Re: Question to the fellow ASM programmers

Posted: Mon May 01, 2006 11:00 pm
by Kicer
once upon a time.... i read that all comands like lodsb movsb loop etc are slower than for example
(lodsb:)
mov al,[si]
inc si

or
(loop:)
dec ecx
jnz @B

but i can't remeber where it was and why it is so but since this time i don't use them

Re: Question to the fellow ASM programmers

Posted: Tue May 02, 2006 11:00 pm
by Da_Maestro
On the newer CPUs lodsb and loop and whatnot are slower for the reasons that JAAman was saying.

The increment operation can make it slower, because the CPU must increment that register. If it didn't have to increment that register it could be instead starting another instruction.

Re: Question to the fellow ASM programmers

Posted: Wed May 03, 2006 11:00 pm
by JAAman
there is an increment both ways, what i was saying is that with


lodsb
mov cl,al

the lodsb must be completed before the mov cl,al can be executed

but with

mov cl,[si]
inc si

the inc si can be executed before or at the same time as the mov cl,[si]

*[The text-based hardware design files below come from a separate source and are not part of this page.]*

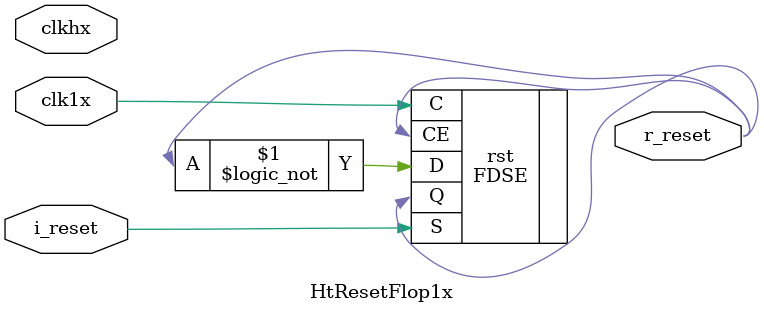
<source format=v>
/* Copyright (c) 2015 Convey Computer Corporation
 *
 * This file is part of the OpenHT toolset located at:
 *
 * https://github.com/TonyBrewer/OpenHT
 *
 * Use and distribution licensed under the BSD 3-clause license.
 * See the LICENSE file for the complete license text.
 */
module HtResetFlop1x (
input clkhx,
input clk1x,
input i_reset,
output r_reset
);

`ifdef CNY_PLATFORM_TYPE2

`ifdef CNY_ALTERA
(* noprune = 1 *)
(* syn_preserve = 1 *)
reg r_rsthx;
always @(posedge clkhx) begin
    if (i_reset)
	r_rsthx <= 1'b1;
    else
	r_rsthx <= 1'b0;
end
`else //!CNY_ALTERA
wire r_rsthx;
FDSE rst (.C(clkhx), .S(i_reset), .CE(r_rsthx), .D(!r_rsthx), .Q(r_rsthx));
`endif //!CNY_ALTERA

reg r_rst;
always @(posedge clk1x) begin
    r_rst <= r_rsthx;
end
assign r_reset = r_rst;

`else //!CNY_PLATFORM_TYPE2

`ifdef CNY_ALTERA
(* noprune = 1 *)
(* syn_preserve = 1 *)
reg r_rst;
always @(posedge clk1x) begin
    if (i_reset)
        r_rst <= 1'b1;
    else
        r_rst <= 1'b0;
end
assign r_reset = r_rst;
`else //!CNY_ALTERA
FDSE rst (.C(clk1x), .S(i_reset), .CE(r_reset), .D(!r_reset), .Q(r_reset));
`endif //!CNY_ALTERA

`endif //!CNY_PLATFORM_TYPE2

endmodule

</source>
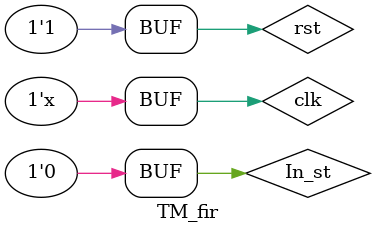
<source format=v>

module TM_fir();
	reg clk, In_st, rst;
	wire signed[15:0]out;
	wire Out_st;
	
	total_fir TM( .total_out(out), .Out_st(Out_st), .In_st(In_st), .rst(rst), .clk(clk));
	
	always #25 clk = ~clk;
	initial begin
		clk = 1'b1;
		In_st = 1'b0;
		rst = 1'b1;
		#10
		rst = 1'b0;
		#15
		rst = 1'b1;
		In_st = 1'b1;
		#50
		In_st = 1'b0;
	end
endmodule
</source>
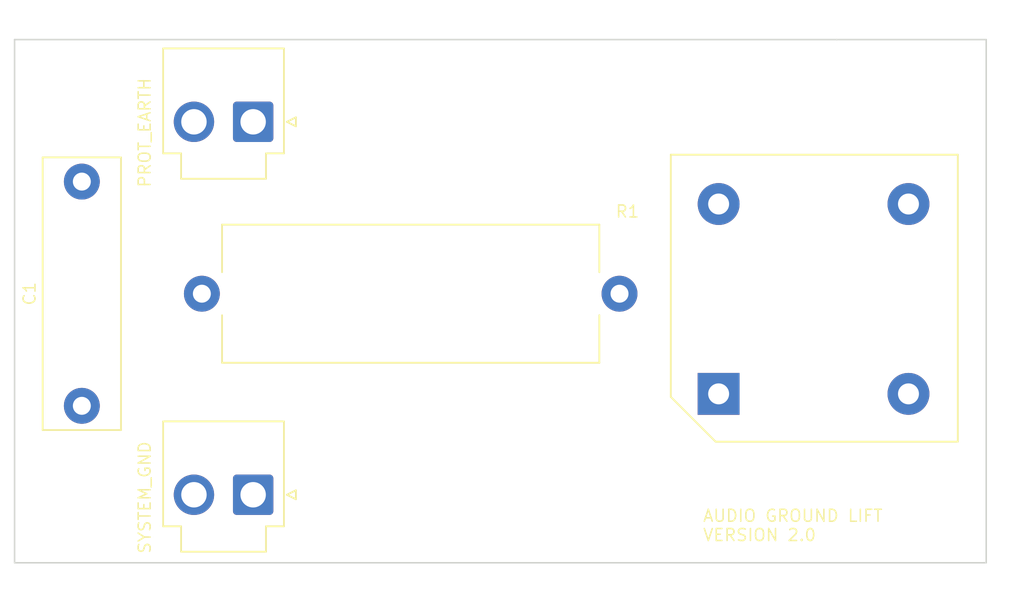
<source format=kicad_pcb>
(kicad_pcb (version 20221018) (generator pcbnew)

  (general
    (thickness 1.6)
  )

  (paper "A4")
  (layers
    (0 "F.Cu" signal)
    (31 "B.Cu" signal)
    (32 "B.Adhes" user "B.Adhesive")
    (33 "F.Adhes" user "F.Adhesive")
    (34 "B.Paste" user)
    (35 "F.Paste" user)
    (36 "B.SilkS" user "B.Silkscreen")
    (37 "F.SilkS" user "F.Silkscreen")
    (38 "B.Mask" user)
    (39 "F.Mask" user)
    (40 "Dwgs.User" user "User.Drawings")
    (41 "Cmts.User" user "User.Comments")
    (42 "Eco1.User" user "User.Eco1")
    (43 "Eco2.User" user "User.Eco2")
    (44 "Edge.Cuts" user)
    (45 "Margin" user)
    (46 "B.CrtYd" user "B.Courtyard")
    (47 "F.CrtYd" user "F.Courtyard")
    (48 "B.Fab" user)
    (49 "F.Fab" user)
    (50 "User.1" user)
    (51 "User.2" user)
    (52 "User.3" user)
    (53 "User.4" user)
    (54 "User.5" user)
    (55 "User.6" user)
    (56 "User.7" user)
    (57 "User.8" user)
    (58 "User.9" user)
  )

  (setup
    (stackup
      (layer "F.SilkS" (type "Top Silk Screen"))
      (layer "F.Paste" (type "Top Solder Paste"))
      (layer "F.Mask" (type "Top Solder Mask") (thickness 0.01))
      (layer "F.Cu" (type "copper") (thickness 0.035))
      (layer "dielectric 1" (type "core") (thickness 1.51) (material "FR4") (epsilon_r 4.5) (loss_tangent 0.02))
      (layer "B.Cu" (type "copper") (thickness 0.035))
      (layer "B.Mask" (type "Bottom Solder Mask") (thickness 0.01))
      (layer "B.Paste" (type "Bottom Solder Paste"))
      (layer "B.SilkS" (type "Bottom Silk Screen"))
      (copper_finish "None")
      (dielectric_constraints no)
    )
    (pad_to_mask_clearance 0)
    (pcbplotparams
      (layerselection 0x00010fc_ffffffff)
      (plot_on_all_layers_selection 0x0000000_00000000)
      (disableapertmacros false)
      (usegerberextensions false)
      (usegerberattributes true)
      (usegerberadvancedattributes true)
      (creategerberjobfile true)
      (dashed_line_dash_ratio 12.000000)
      (dashed_line_gap_ratio 3.000000)
      (svgprecision 6)
      (plotframeref false)
      (viasonmask false)
      (mode 1)
      (useauxorigin false)
      (hpglpennumber 1)
      (hpglpenspeed 20)
      (hpglpendiameter 15.000000)
      (dxfpolygonmode true)
      (dxfimperialunits true)
      (dxfusepcbnewfont true)
      (psnegative false)
      (psa4output false)
      (plotreference true)
      (plotvalue true)
      (plotinvisibletext false)
      (sketchpadsonfab false)
      (subtractmaskfromsilk false)
      (outputformat 1)
      (mirror false)
      (drillshape 0)
      (scaleselection 1)
      (outputdirectory "")
    )
  )

  (net 0 "")
  (net 1 "EARTH")
  (net 2 "GND")

  (footprint "MountingHole:MountingHole_3.2mm_M3" (layer "F.Cu") (at 170.5 71.5 90))

  (footprint "Resistor_THT:R_Axial_Power_L25.0mm_W9.0mm_P27.94mm" (layer "F.Cu") (at 120.53 86))

  (footprint "Connector_JST:JST_VH_B2P-VH-B_1x02_P3.96mm_Vertical" (layer "F.Cu") (at 123.96 74.5 180))

  (footprint "MountingHole:MountingHole_3.2mm_M3" (layer "F.Cu") (at 110.5 101.5 90))

  (footprint "Diode_THT:Diode_Bridge_19.0x19.0x6.8mm_P12.7mm" (layer "F.Cu") (at 155.1 92.7 90))

  (footprint "Capacitor_THT:C_Rect_L18.0mm_W5.0mm_P15.00mm_FKS3_FKP3" (layer "F.Cu") (at 112.5 78.5 -90))

  (footprint "MountingHole:MountingHole_3.2mm_M3" (layer "F.Cu") (at 170.5 101.5 90))

  (footprint "MountingHole:MountingHole_3.2mm_M3" (layer "F.Cu") (at 110.5 71.5 90))

  (footprint "Connector_JST:JST_VH_B2P-VH-B_1x02_P3.96mm_Vertical" (layer "F.Cu") (at 123.96 99.45 180))

  (gr_line (start 108 69) (end 108 104)
    (stroke (width 0.1) (type default)) (layer "Edge.Cuts") (tstamp 13409025-4b28-4ac8-9148-ce4065bce428))
  (gr_line (start 163 69) (end 108 69)
    (stroke (width 0.1) (type default)) (layer "Edge.Cuts") (tstamp 4246848e-1b49-45ce-8587-0318f1cefd32))
  (gr_line (start 108 104) (end 173 104)
    (stroke (width 0.1) (type default)) (layer "Edge.Cuts") (tstamp 4eae178e-f0af-47ec-8a68-2c00aa94069b))
  (gr_line (start 173 104) (end 173 69)
    (stroke (width 0.1) (type default)) (layer "Edge.Cuts") (tstamp 90f80600-abce-4da8-b474-b0170050ffac))
  (gr_line (start 173 69) (end 163 69)
    (stroke (width 0.1) (type default)) (layer "Edge.Cuts") (tstamp d320c8d0-29fd-4bca-aa08-a07208f4761c))
  (gr_line (start 117.5 87) (end 117.5 87)
    (stroke (width 0.1) (type solid)) (layer "F.Fab") (tstamp 06051cd9-5ec0-49dd-945b-b2df093f5e92))
  (gr_text "PROT_EARTH" (at 116.7025 78.95 90) (layer "F.SilkS") (tstamp c2679613-38dd-4277-b499-217d34bf5a29)
    (effects (font (size 0.8 0.8) (thickness 0.1)) (justify left))
  )
  (gr_text "SYSTEM_GND" (at 116.7025 103.45 90) (layer "F.SilkS") (tstamp dd27c718-3e6d-4c23-b96f-664590287197)
    (effects (font (size 0.8 0.8) (thickness 0.1)) (justify left))
  )
  (gr_text "AUDIO GROUND LIFT\nVERSION 2.0" (at 154 101.5) (layer "F.SilkS") (tstamp f727ed19-2ff9-4fbf-9ceb-08c045881895)
    (effects (font (size 0.8 0.8) (thickness 0.1)) (justify left))
  )

)

</source>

if they are executed in order, then i would think that they would both take farly similar execution time (the increment is present on both sets of instructions -- the single instruction may be faster, but then you need a inc/dec)

but i firmly believe that asembly level optimization usually doesnt make any sence at all (do to vast differences between CPUs and hardware-specific runtime optimization) -- its very likely that given these 2 code samples, run repeatedly (even on the same CPU) sometimes #1will be faster, and sometimes #2 will be faster, depending on other (unpredictable) factors

Re: Question to the fellow ASM programmers

Posted: Wed May 03, 2006 11:00 pm
by Da_Maestro
:)